Оканчивается первый акт, и занавес падает. Адди вскакивает и принимается рукоплескать.
Она опускается на свое место; Люк смеется нежным шелковистым смехом.
– Тебе нравится опера.
Ей не хочется врать даже из желания ему досадить.
– Это чудесно.
– Угадаешь, кто из них мне принадлежит? – улыбается Люк.
Сначала Адди не понимает, но потом до нее доходит. Настроение сразу падает.
– Ты пришел потребовать их души? – спрашивает она и с облегчением видит, что он качает головой.
– Нет, не сегодня. Но скоро…
– Не понимаю, – удивляется Адди. – Зачем отнимать у них жизнь, когда они в самом расцвете?
– Таковы условия сделки, – многозначительно смотрит на нее Люк. – Цена им известна.
– Зачем талантливому человеку менять целую жизнь на несколько лет славы?
Улыбка Люка меркнет.
– Потому что время сурово ко всем, но еще суровее – к людям искусства. Зрение слабеет, голоса увядают, талант чахнет. – Подавшись ближе, он накручивает ее локон на палец. – Потому что счастье скоротечно, история долговечна, и под конец все хотят, чтобы их помнили.
Слова как нож, что вспарывает плоть глубоко и быстро.
Адди отбрасывает его руку и снова поворачивается к сцене. Опера продолжается.
Представление долгое и вместе с тем заканчивается слишком скоро.
Часы пролетают мгновенно. Хорошо бы остаться, уютно устроившись в кресле, и снова послушать оперу, потеряться в чужой трагедии, забыться красивыми голосами.
И все же она не может не изумляться: все, что Адди полюбила, она узнала благодаря им – благодаря ему.
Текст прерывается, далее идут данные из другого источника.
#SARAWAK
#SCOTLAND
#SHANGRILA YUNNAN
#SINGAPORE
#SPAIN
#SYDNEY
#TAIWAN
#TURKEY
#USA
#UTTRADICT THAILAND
Поднявшись, Люк предлагает ей руку.
Адди ее не принимает.
Они прогуливаются рядом по ночному Мюнхену. После оперы Адди все еще парит над землей, голоса певцов колоколом гудят в ней.
Но и вопрос Люка тоже не смолкает в голове.
Кто из них принадлежит мне?
Она бросает взгляд на элегантную фигуру, вышагивающую рядом в темноте.
– Какой была самая странная сделка, что тебе доводилось совершать?
Запрокинув голову, Люк погружается в размышления.
– Жанна д`Арк, – заключает он. – Отдала душу за проклятый меч, и ее нельзя было одолеть.
– Но в конце концов ее победили, – хмурится Адди.
– Однако не в бою, – лукаво ухмыляется Люк. – Не думай, что я придираюсь к словам, пойми: сила сделки – в ее формулировках. Жанна просила, чтобы бог защищал ее, пока у нее в руках меч. Но не просила способности его удержать.
Адди потрясенно качает головой.
– Я отказываюсь верить, что Жанна д`Арк заключила договор с тьмой!
Губы Люка приоткрываются, демонстрируя острые зубы.
– Хм… Возможно, я позволил ей верить, что к ней снизошло более… ангельское создание. Но сдается мне, в глубине души она знала. Величие требует жертв. Неважно, кому ты приносишь жертву, важно – во имя чего. К тому же в итоге она все же стала той, кем хотела.
– Мученицей?
– Легендой.
Адди задумчиво качает головой.
– Но как же творцы… Подумай, сколько прекрасного они могли еще принести в мир. Разве ты не скорбишь о них?
Люк мрачнеет.
Адди вспоминает, в каком настроении он был в ночь, когда они встретились в Национальной галерее, первые слова, что Люк произнес в комнате Бетховена.
Какая потеря.
– Разумеется, – отвечает Люк. – Но у великого искусства высокая цена. – Он отводит взгляд. – Уж тебе ли не знать в конце концов мы оба в каком-то смысле ему покровительствуем.
– Я совсем другая! – протестует Адди, но в словах ее почти нет яда. – Я муза, а ты – вор.
– За все нужно платить, – пожимает плечами Люк и больше не произносит ничего.
Он наконец ее покидает, и Адди остается бродить по городу, а в голове у нее продолжает звучать опера, превосходно сохранившаяся в памяти. И тогда Адди безмолвно задается вопросом – разве человеческой душой можно оплатить столь великое искусство?
XIV
4 июля 2014
Нью-Йорк
Город вспыхивает огнями.
Они собрались на крыше у Робби вместе с еще парой десятков приятелей посмотреть, как фейерверк раскрашивает небо Манхэттена в розовый, зеленый и золотой.
Адди и Генри, конечно, стоят рядом, но для объятий слишком жарко. У него запотели очки, а пиво он почти не пьет, просто прижимает банку к шее.
В воздухе проносится ветерок, даря примерно такое же облегчение, как сушильная вытяжка. Все принимаются преувеличенно ахать и охать, возможно, радуясь фейерверкам, возможно – слабому дуновению воздуха.